**WHAT THE TASK REQUIRES**
In the records, find each line where "text" occurs, and copy it.

-=-=-

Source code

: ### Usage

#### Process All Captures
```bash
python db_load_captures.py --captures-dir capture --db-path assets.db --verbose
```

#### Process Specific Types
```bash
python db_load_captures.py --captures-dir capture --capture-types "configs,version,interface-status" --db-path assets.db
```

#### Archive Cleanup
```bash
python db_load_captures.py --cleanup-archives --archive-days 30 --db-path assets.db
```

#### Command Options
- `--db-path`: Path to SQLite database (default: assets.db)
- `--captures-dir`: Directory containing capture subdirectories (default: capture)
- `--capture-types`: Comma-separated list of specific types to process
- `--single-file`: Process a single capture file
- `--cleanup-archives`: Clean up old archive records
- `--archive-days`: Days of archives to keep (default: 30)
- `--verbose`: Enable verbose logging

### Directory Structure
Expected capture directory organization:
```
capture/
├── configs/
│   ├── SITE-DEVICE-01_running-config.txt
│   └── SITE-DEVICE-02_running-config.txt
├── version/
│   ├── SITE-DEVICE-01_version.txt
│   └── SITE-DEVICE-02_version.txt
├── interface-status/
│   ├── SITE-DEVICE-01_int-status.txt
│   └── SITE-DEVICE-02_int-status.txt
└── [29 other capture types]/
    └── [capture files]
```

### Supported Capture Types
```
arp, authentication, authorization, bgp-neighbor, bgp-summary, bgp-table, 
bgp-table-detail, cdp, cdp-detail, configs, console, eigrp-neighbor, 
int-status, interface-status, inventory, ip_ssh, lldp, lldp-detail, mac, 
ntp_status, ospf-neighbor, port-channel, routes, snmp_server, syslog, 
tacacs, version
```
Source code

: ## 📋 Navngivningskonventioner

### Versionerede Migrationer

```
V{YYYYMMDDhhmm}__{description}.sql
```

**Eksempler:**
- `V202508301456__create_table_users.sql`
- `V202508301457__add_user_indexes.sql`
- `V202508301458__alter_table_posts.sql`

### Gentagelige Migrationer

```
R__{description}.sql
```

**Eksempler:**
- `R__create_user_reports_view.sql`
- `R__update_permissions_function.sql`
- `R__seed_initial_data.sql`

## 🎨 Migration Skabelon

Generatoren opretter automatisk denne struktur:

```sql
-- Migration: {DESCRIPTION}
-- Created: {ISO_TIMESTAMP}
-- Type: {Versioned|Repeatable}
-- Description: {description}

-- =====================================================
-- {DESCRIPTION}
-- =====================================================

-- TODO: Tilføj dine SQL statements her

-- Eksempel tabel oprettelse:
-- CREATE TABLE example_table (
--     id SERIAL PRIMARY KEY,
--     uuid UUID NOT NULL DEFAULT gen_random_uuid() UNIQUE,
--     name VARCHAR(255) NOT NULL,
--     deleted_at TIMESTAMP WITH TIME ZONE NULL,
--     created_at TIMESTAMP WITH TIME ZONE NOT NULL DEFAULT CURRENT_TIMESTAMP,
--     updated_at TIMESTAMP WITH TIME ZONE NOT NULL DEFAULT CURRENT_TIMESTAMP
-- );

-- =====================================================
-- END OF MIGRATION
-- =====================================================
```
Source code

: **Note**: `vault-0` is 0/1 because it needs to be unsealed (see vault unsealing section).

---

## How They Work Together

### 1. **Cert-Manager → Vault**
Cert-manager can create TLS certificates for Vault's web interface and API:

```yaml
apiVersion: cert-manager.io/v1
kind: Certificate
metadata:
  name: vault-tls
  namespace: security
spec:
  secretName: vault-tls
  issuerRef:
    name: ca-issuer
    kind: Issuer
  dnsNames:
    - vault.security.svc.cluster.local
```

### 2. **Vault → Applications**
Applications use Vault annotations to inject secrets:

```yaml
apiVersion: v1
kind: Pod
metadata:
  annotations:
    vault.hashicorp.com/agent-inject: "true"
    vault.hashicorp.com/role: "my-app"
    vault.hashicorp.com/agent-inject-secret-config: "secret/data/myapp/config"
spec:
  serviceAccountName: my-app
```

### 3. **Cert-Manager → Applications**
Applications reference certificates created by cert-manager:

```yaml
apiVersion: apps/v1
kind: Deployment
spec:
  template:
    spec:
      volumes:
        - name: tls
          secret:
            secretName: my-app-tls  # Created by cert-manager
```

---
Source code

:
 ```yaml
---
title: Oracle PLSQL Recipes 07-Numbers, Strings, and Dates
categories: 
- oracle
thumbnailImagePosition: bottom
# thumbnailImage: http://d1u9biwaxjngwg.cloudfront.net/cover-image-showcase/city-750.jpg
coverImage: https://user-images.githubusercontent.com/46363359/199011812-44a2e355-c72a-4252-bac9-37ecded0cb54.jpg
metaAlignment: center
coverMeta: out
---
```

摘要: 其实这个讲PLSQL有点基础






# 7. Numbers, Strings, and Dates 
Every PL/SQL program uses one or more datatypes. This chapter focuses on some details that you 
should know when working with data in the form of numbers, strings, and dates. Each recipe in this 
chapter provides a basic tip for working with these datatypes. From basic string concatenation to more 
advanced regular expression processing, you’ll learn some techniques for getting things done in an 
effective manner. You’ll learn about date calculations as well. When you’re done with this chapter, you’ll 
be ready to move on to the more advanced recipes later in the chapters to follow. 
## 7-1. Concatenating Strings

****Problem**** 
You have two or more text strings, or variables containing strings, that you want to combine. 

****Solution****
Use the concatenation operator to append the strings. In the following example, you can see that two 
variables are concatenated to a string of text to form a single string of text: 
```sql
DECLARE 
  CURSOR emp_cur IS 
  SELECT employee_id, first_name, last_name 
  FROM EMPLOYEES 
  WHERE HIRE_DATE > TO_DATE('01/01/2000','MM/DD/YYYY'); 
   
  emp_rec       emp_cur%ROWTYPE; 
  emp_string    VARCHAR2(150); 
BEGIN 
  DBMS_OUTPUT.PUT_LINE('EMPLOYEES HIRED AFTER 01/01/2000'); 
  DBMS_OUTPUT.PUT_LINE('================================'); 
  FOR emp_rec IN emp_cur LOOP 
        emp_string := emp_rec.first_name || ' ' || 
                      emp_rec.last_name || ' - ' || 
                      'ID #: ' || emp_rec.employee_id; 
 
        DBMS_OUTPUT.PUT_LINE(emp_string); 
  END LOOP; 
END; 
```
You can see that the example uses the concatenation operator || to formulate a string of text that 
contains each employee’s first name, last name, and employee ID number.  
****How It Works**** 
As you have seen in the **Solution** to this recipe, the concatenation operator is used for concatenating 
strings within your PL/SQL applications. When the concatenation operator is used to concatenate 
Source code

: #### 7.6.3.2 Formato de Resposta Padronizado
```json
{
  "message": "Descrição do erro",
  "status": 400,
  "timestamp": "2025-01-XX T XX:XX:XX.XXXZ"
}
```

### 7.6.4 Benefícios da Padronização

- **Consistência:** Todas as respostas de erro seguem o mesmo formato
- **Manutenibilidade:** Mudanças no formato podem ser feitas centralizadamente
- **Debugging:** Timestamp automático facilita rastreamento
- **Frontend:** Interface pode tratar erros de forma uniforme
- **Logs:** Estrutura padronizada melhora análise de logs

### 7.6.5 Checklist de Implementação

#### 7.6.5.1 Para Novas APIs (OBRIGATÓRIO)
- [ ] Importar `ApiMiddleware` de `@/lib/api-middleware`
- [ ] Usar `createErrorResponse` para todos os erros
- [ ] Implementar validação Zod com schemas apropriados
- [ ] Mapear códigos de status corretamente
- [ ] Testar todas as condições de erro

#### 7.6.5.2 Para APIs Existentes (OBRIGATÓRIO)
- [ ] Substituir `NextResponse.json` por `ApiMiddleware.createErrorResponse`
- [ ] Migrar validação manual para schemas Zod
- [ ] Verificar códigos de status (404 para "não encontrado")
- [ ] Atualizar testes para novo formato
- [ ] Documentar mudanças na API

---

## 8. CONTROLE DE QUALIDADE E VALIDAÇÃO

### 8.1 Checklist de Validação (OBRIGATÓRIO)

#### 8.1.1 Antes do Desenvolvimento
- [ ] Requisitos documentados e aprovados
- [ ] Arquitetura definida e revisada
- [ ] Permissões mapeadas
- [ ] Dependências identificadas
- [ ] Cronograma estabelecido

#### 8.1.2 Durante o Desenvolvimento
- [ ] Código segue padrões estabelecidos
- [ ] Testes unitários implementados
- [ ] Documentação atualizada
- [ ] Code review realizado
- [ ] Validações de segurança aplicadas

-=-=-

**EXPECTED OUTPUT**
You have two or more text strings, or variables containing strings, that you want to combine. 
variables are concatenated to a string of text to form a single string of text: 
You can see that the example uses the concatenation operator || to formulate a string of text that 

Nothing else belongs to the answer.